During the colonoscopy, small amounts of air may be pumped into the intestine to improve visibility.

After the exam, it is recommended to stay in recovery for about 2 hours before going home.

Virtual colonoscopy

Virtual colonoscopy also evaluates the colon, but it is done using computed tomography (CT).

This test has limitations, including trouble detecting small polyps and the inability to perform a biopsy. If polyps or other abnormal growths are found during a virtual colonoscopy, a standard colonoscopy usually needs to be done to remove them, according to the National Cancer Institute.

When should you get a colonoscopy?

Colonoscopy may be recommended to:

  • Look for the cause of symptoms such as bleeding, rectal bleeding, or chronic diarrhea;

  • Screen for colon or rectal cancer, according to the U.S. Preventive Services Task Force (USPSTF);
  • Find and remove intestinal polyps;

  • Identify causes of blood in the stool;

  • Diagnose intestinal diseases such as diverticulosis, diverticulitis, colitis, intestinal tuberculosis, ulcerative colitis, or Crohn’s disease;

  • Evaluate persistent diarrhea or other unexplained changes in bowel habits;

  • Investigate anemia with no clear cause.

Colonoscopy can also be used to treat bleeding lesions, intestinal narrowing (strictures), remove foreign objects, relieve intestinal volvulus, and monitor colorectal cancer.

It may also be recommended after abnormal results on tests such as a fecal occult blood test or if X-rays show suspicious findings.

Colonoscopy prep

To prepare for a colonoscopy, it is usually recommended to:

  • Take the laxatives prescribed by the doctor the day before the exam to fully clear the intestines;

  • Drink plenty of water to help prevent dehydration from the laxatives;

  • Tell the doctor about all medications being taken, especially aspirin (ASA), blood thinners (anticoagulants), and diabetes medications, since the doctor may recommend stopping them or adjusting doses a few days before the exam;

  • Have someone accompany you, since sedation can cause sleepiness.

In addition, 2 to 3 days before the colonoscopy, a low-fiber colonoscopy prep diet is typically recommended, and the day before, a liquid diet.

On the day of the exam, complete fasting is required.
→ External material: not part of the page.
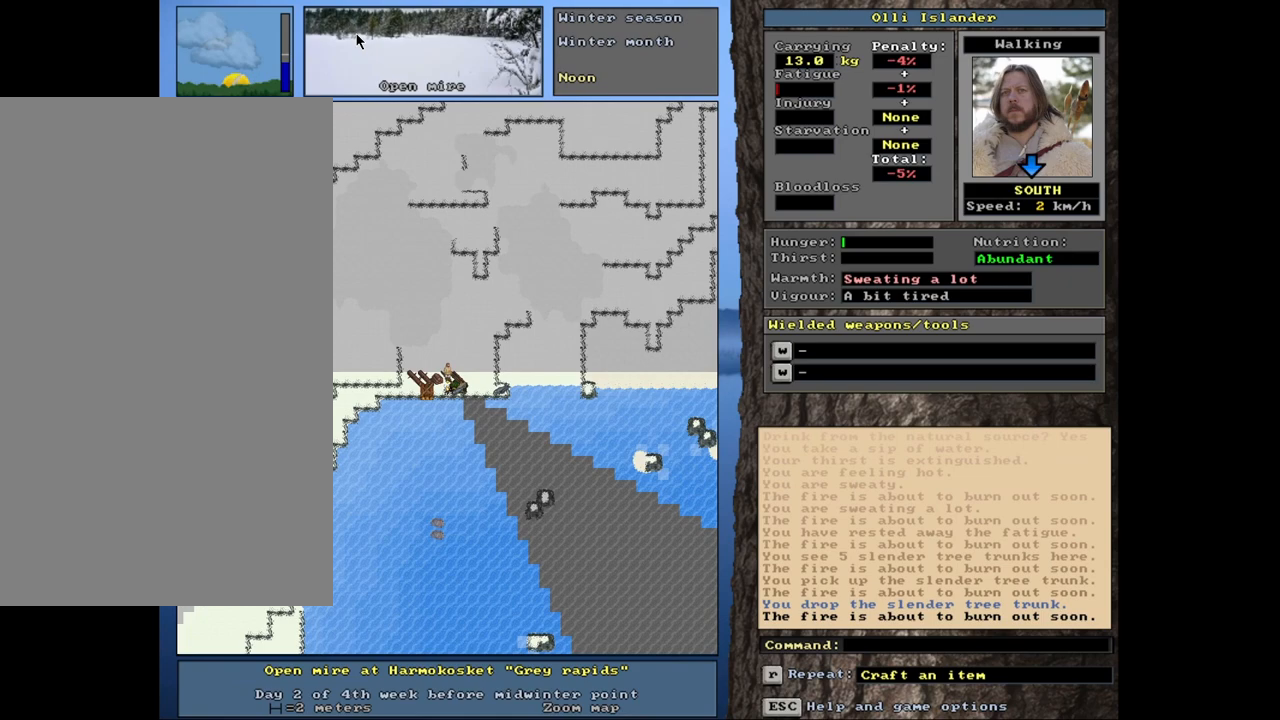
{"keys": [], "mouse": [], "events": []}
Is shaving necessary for a colonoscopy?

Shaving is not necessary for a colonoscopy, since hair around the anus does not affect the exam.

What matters most is following the prep instructions exactly as provided by the doctor.

Possible risks

Colonoscopy is generally considered a safe procedure with few risks.
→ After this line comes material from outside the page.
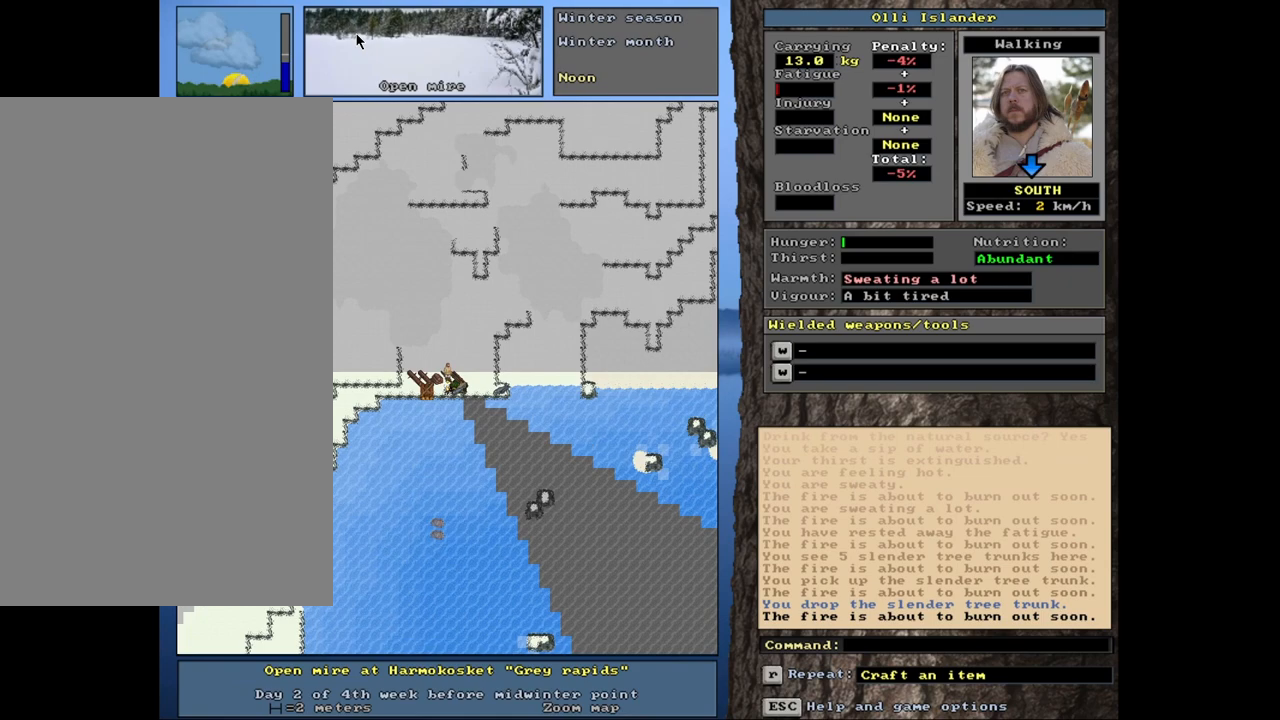
{"keys": [], "mouse": [], "events": [[17, "p", "down"], [100, "p", "up"], [183, "down", "down"], [283, "down", "up"]]}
Still, allergic reactions to sedatives, bleeding at the biopsy site or where a polyp was removed, or perforation of the colon or rectum can occur.

Post-polypectomy electrocoagulation syndrome can also occur when a polyp is removed using electrocautery.

Contraindications for the procedure

Colonoscopy is contraindicated during acute inflammation, such as:

  • Toxic megacolon;

  • Fulminant colitis;

  • Severe flares of ulcerative colitis or Crohn’s disease;

  • Acute diverticulitis.

In these cases, colonoscopy is usually delayed until the inflammation improves.

Colonoscopy should also be postponed if the person has recently had a heart attack, has peritonitis, or has hemodynamic instability.

Recent intestinal surgery or refusal to undergo the exam are absolute contraindications to colonoscopy.